Die drei göttlichen Personen haben auch alle Werke nach außen gemeinsam, also die Schöpfung, die Erlösung, die Heiligung. Sie werden von den drei göttlichen Personen gemeinschaftlich vollbracht. Wenn wir einzelne Handlungen wie etwa die Schöpfung einer einzelnen Person zuschreiben, dann hat das seinen Grund in den göttlichen Hervorgängen. Damit komme ich vielleicht auf das schwerste Thema der Dreifaltigkeit zu sprechen, nämlich auf die göttlichen Hervorgänge. Die drei Personen unterscheiden sich nämlich durch den Ursprung. Der Vater hat keinen Ursprung; er ist ursprungslos und geht von keiner anderen Person aus. Der Sohn hat seinen Ursprung im Vater; er geht vom Vater aus. Und der Heilige Geist hat seinen Ursprung im Vater und im Sohn; er geht vom Vater und vom Sohne aus. Um der Ordnung der Hervorgänge willen – um der Ordnung der Hervorgänge willen – sprechen wir davon, dass der Vater die erste göttliche Person, der Sohn die zweite und der Geist die dritte göttliche Person ist. Wir müssen nur von diesen Unterschieden alles fernhalten, was eine Zeitenfolge in sich schließt. Es gibt kein Früher und kein Später in Gott. Alle sind gleich ewig. Und wenn es im Johannesevangelium heißt: „Am Anfang war das Wort, und das Wort war bei Gott, und Gott war das Wort“, dann ist eben der Anfang des Anfangs, die Ursprungslosigkeit Gottes damit gemeint.

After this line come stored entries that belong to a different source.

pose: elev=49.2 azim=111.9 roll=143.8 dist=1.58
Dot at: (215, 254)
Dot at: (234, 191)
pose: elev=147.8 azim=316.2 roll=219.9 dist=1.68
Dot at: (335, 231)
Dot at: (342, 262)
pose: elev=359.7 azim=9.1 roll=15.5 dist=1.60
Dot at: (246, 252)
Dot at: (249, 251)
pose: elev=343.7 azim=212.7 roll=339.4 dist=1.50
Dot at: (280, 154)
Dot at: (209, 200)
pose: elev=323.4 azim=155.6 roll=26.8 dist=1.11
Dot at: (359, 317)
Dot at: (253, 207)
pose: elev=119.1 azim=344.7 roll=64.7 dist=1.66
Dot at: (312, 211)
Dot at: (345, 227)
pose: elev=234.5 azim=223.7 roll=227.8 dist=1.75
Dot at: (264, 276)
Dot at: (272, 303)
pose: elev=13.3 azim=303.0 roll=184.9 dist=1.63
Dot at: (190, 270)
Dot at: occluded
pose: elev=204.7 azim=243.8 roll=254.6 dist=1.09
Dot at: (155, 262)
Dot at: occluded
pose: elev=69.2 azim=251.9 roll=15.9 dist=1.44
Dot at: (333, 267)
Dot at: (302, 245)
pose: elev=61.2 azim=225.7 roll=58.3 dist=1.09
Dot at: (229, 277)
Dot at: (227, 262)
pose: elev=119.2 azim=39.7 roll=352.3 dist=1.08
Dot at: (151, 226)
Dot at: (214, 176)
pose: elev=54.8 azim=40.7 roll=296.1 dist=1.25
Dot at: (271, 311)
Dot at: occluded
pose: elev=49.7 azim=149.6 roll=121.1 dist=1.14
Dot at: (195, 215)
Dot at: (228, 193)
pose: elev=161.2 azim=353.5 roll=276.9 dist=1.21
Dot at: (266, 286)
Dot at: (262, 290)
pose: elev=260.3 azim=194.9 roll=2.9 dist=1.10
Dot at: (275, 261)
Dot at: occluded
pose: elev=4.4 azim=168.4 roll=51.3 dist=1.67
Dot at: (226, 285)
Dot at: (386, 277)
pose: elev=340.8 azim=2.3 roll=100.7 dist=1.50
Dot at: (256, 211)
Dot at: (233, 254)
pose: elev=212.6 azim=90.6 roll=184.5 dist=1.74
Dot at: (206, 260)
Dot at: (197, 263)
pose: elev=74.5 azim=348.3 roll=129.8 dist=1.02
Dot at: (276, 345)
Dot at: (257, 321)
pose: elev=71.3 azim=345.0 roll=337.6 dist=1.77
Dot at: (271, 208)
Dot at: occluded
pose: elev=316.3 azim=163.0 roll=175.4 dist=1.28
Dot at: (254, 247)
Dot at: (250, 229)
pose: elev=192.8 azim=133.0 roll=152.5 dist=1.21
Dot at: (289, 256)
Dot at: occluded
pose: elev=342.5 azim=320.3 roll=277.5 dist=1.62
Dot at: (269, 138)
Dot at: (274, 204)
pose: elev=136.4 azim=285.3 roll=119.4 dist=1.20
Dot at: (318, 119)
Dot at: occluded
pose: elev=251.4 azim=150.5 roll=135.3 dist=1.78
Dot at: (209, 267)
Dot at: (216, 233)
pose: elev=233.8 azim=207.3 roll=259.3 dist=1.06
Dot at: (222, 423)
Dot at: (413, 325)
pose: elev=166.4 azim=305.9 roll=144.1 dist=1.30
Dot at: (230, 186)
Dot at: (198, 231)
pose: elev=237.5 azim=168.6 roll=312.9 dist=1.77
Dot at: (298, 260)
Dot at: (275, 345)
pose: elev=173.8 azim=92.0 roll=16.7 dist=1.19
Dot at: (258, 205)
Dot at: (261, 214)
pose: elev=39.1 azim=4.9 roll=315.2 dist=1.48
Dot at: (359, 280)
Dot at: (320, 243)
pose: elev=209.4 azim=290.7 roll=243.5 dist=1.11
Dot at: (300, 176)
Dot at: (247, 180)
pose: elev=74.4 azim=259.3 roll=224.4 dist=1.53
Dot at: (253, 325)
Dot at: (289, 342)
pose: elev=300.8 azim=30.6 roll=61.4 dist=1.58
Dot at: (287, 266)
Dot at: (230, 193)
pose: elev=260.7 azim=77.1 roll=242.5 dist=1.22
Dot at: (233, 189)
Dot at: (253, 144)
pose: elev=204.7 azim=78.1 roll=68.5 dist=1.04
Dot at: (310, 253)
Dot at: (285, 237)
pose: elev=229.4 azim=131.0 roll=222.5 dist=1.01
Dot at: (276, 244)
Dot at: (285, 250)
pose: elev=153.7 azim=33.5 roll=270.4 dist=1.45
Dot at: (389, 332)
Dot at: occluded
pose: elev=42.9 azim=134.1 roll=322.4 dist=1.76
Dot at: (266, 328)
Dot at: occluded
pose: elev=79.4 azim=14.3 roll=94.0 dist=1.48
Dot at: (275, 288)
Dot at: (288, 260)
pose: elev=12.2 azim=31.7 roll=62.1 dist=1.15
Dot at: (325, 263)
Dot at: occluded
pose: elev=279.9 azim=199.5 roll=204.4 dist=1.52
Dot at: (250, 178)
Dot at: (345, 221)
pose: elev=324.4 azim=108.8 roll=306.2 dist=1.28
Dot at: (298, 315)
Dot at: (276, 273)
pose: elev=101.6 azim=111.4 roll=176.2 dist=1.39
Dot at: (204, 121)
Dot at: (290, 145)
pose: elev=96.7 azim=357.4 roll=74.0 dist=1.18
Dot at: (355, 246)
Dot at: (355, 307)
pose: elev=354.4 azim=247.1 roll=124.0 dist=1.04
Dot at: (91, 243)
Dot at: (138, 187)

Unsere Redeweise von Gott ist analog, d.h. wir sprechen von Gott mit menschlichen Begriffen. Andere haben wir nicht. Obwohl wir wissen, dass diese Begriffe auf Gott nur in einer Weise zutreffen, die mehr unähnlich als ähnlich ist. Analogie heißt, die Unähnlichkeit ist größer als die Ähnlichkeit. Aber es besteht eine Ähnlichkeit, und deswegen dürfen wir die Aussagen machen, ja wir müssen sie machen, sonst müßten wir schweigen von Gott. Aber wir wollen von ihm reden, denn wir dürfen nicht von ihm schweigen.

Die analoge Redeweise ist also zu beachten, wenn wir von Gott als dem Vater und von Gott als dem Sohn sprechen und sagen: Der Sohn geht vom Vater hervor durch Zeugung. Ein gefährliches Wort, ein mißverständliches Wort. Aber es ist das einzige, das wir haben, um zu zeigen, dass der Sohn nicht geschaffen ist, sondern dass er gleichwesentlich mit dem Vater ist. Die Zeugung in Gott ist kein körperlicher Vorgang, kein sexueller Vorgang. In Gott gibt es keine Körperlichkeit und keine Sexualität. Gott ist unendlicher Geist. Alles, was Körper und Sexualität heißt, ist völlig fern von ihm. Die Zeugung ist also ein geistiger Vorgang, und der große Augustinus ist der Begründer der psychologischen Trinitätslehre, d.h. er sagt: Der Sohn geht vom Vater hervor dadurch, dass der Vater sich selbst erkennt und ein gleich wesentliches Bild von sich hervorbringt. Wir sprechen von Zeugung, um damit auszusagen: erstens dass der Sohn nicht geschaffen ist, er ist kein Geschöpf. Zweitens dass er dem Vater wesensgleich ist. Mehr wird dadurch nicht ausgesagt. Der Sohn ist nicht geschaffen, und er ist dem Vater wesensgleich. Man kann ruhig mit Aristoteles, dem größten griechischen Philosophen, sagen: Zeugung ist der Ursprung eines Lebendigen von einem verbundenen lebendigen Prinzip zur Gleichheit der Natur – der Ursprung eines Lebendigen von einem verbundenen lebendigen Prinzip zur Gleichheit der Natur.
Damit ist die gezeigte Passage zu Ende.